Vallimir se volvió hacia ella con gesto furioso.

—Quizá deberíamos haber traído con nosotros a alguien que hablara el kantic —dijo con marcada ironía.

—Quizá.

Se produjo un largo silencio durante el cual Vallimir estuvo aguardando a que Ferro dijera algo más. Pero ella no abrió la boca. Por fin, hastiado, el comandante exhaló un suspiro.

—¿Hablas kantic?

—Por supuesto.

—En tal caso, ¿sería mucho pedir que le hicieras unas cuantas preguntas de nuestra parte?

Ferro se repasó los dientes con la lengua. Aquello era una pérdida de tiempo, pero ya que había que hacerlo, más valía hacerlo rápido.

—¿Qué quieres que le pregunte?

—Bueno... a qué distancia se encuentra el ejército gurko, de cuántos hombres dispone, que ruta va a tomar, esas cosas.

—Hummm —Ferro se puso en cuclillas delante del prisionero y le miró directamente a los ojos.
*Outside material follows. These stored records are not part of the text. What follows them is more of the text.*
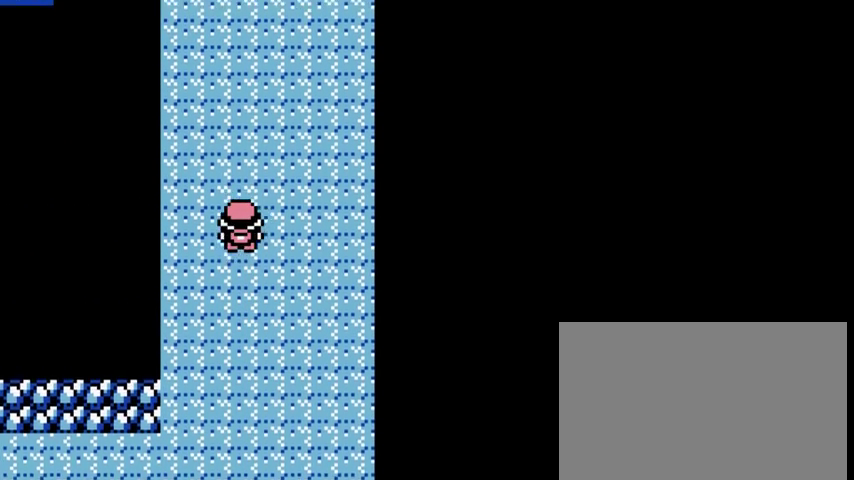
{"buttons": ["DPAD_UP"], "events": []}
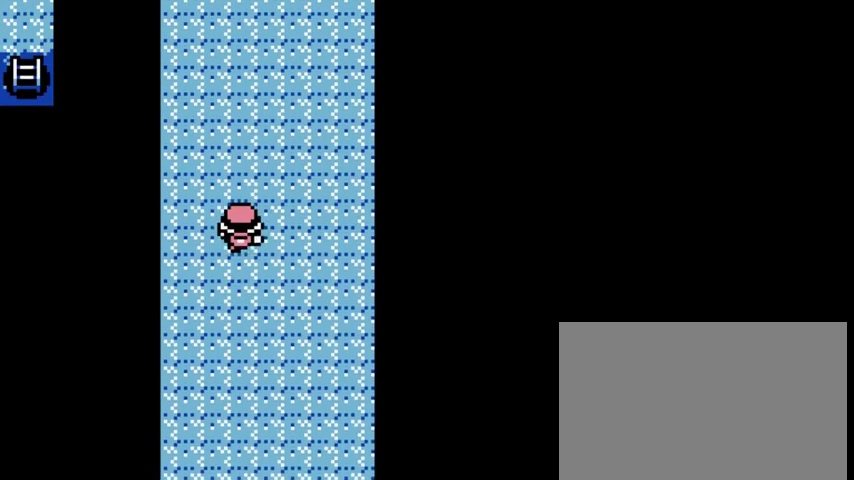
{"buttons": ["DPAD_UP"], "events": []}
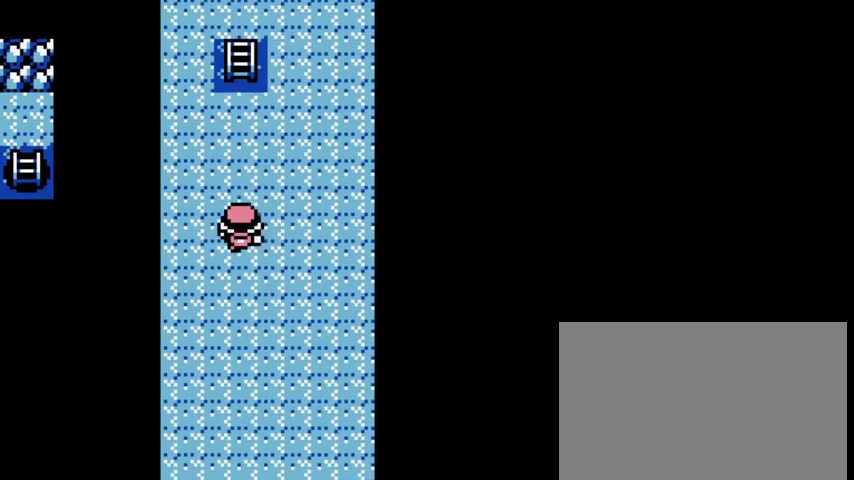
{"buttons": ["DPAD_UP"], "events": []}
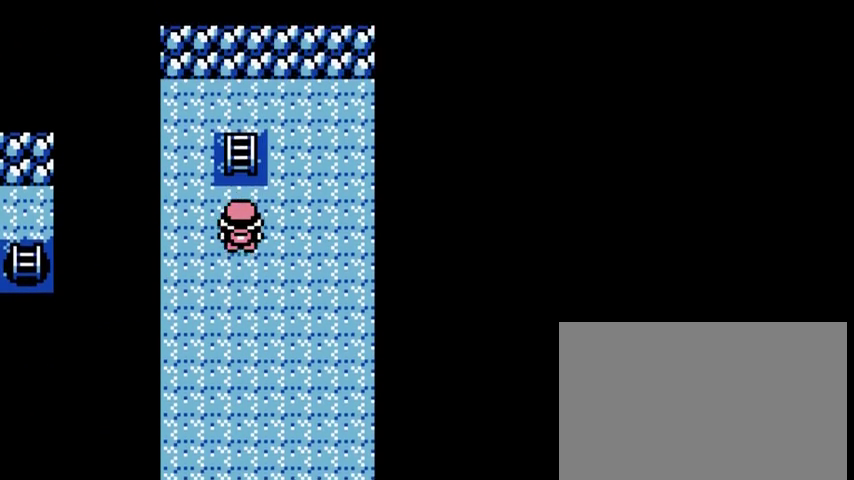
{"buttons": ["DPAD_UP"], "events": []}
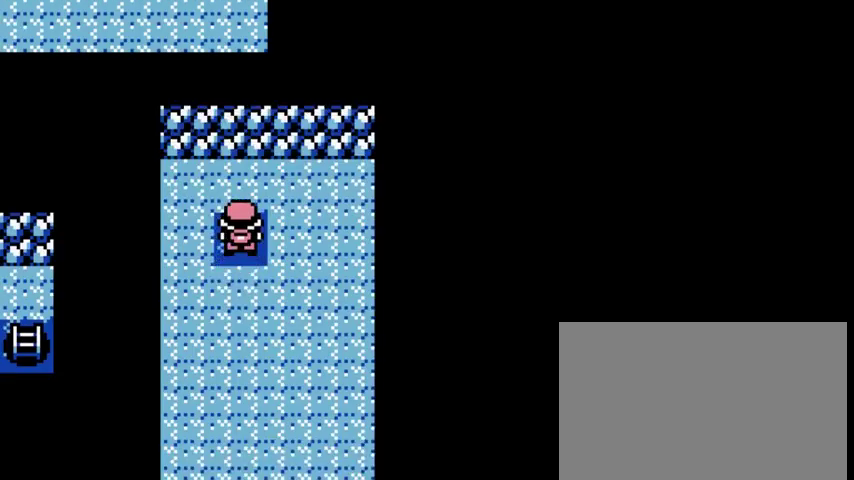
{"buttons": ["DPAD_DOWN"], "events": [[67, "DPAD_UP", "up"], [100, "DPAD_DOWN", "down"]]}
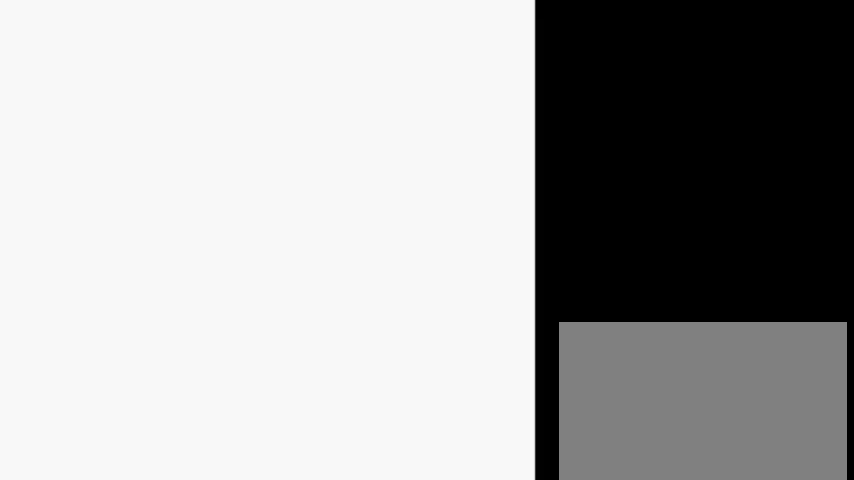
{"buttons": ["DPAD_DOWN"], "events": []}
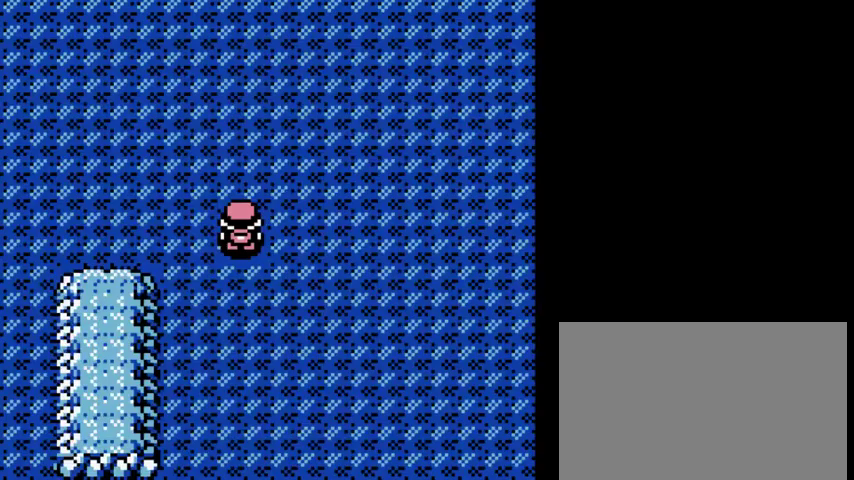
{"buttons": ["DPAD_DOWN"], "events": []}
El hombre, asustado e indefenso, le devolvió la mirada. Sin duda se preguntaba qué hacía ella con esos pálidos. Lo mismo que se preguntaba ella.

—¿Quién eres tú? —preguntó el prisionero.

Ferro sacó su cuchillo y lo alzó.

—O respondes a mis preguntas o te mato con este cuchillo. Es todo lo que tienes que saber de mí. ¿Dónde está el ejército gurko?

El hombre se chupó los labios.

—Al sur. Como a unos... dos días de marcha.

—¿Cuántos son?

—Más de los que se puedan contar. Muchos miles. Gentes de los desiertos, de las llanuras, de...

—¿Qué ruta van a tomar?

—No lo sé. Lo único que nos dijeron fue que cabalgáramos hasta esta aldea y comprobáramos si estaba vacía —tragó saliva, y la nuez subió y bajó por su garganta—. Quizá mi capitán sepa más...

—¡Chisss! —le chistó Ferro. Su capitán no le iba a contar nada a nadie después de lo que le había hecho a su cabeza—. Son muchos —le espetó a Vallimir en la lengua común—, y vienen muchos más a dos días de marcha. No sabe la ruta. ¿Y ahora qué?

Vallimir se rascó la pelusa de la barbilla.

—Supongo que... habrá que llevarlo al Agriont y ponerlo en manos de la Inquisición.

—No sabe nada. Nos retrasara. Hay que matarlo.

—¡Se ha rendido! Por mucho que estemos en guerra, matarlo así sería un asesinato —Vallimir hizo una seña a uno de los soldados—. No quiero tener eso sobre mi conciencia.

—Lo tendré yo —el cuchillo de Ferro se hundió limpiamente en el corazón del prisionero y volvió a salir. La sangre manó a borbotones a través del tejido rajado y se esparció rápidamente formando un rodal oscuro. El hombre miró boquiabierto la herida y emitió un largo gemido.

—Glug... —la cabeza se le venció hacia atrás y el cuerpo se desmadejó. Ferro se dio la vuelta y se encontró a todos los soldados mirándola con las caras congestionadas de espanto. Seguramente había sido un día bastante ajetreado para ellos. Muchas cosas nuevas que aprender y todo eso. Pero ya se acostumbrarían.

O, si no, morirían a manos de los gurkos.

—Quieren incendiar vuestras granjas, y vuestros pueblos, y vuestras ciudades. Quieren convertir a vuestros hijos en esclavos. Quieren que todo el mundo rece a Dios como lo hacen ellos, con las mismas palabras que ellos usan, y que vuestra tierra sea una provincia más de su Imperio. Os diré una cosa —Ferro limpió la hoja del cuchillo con la manga de la túnica del muerto—. Sólo hay una diferencia entre la guerra y el asesinato: el número de muertos.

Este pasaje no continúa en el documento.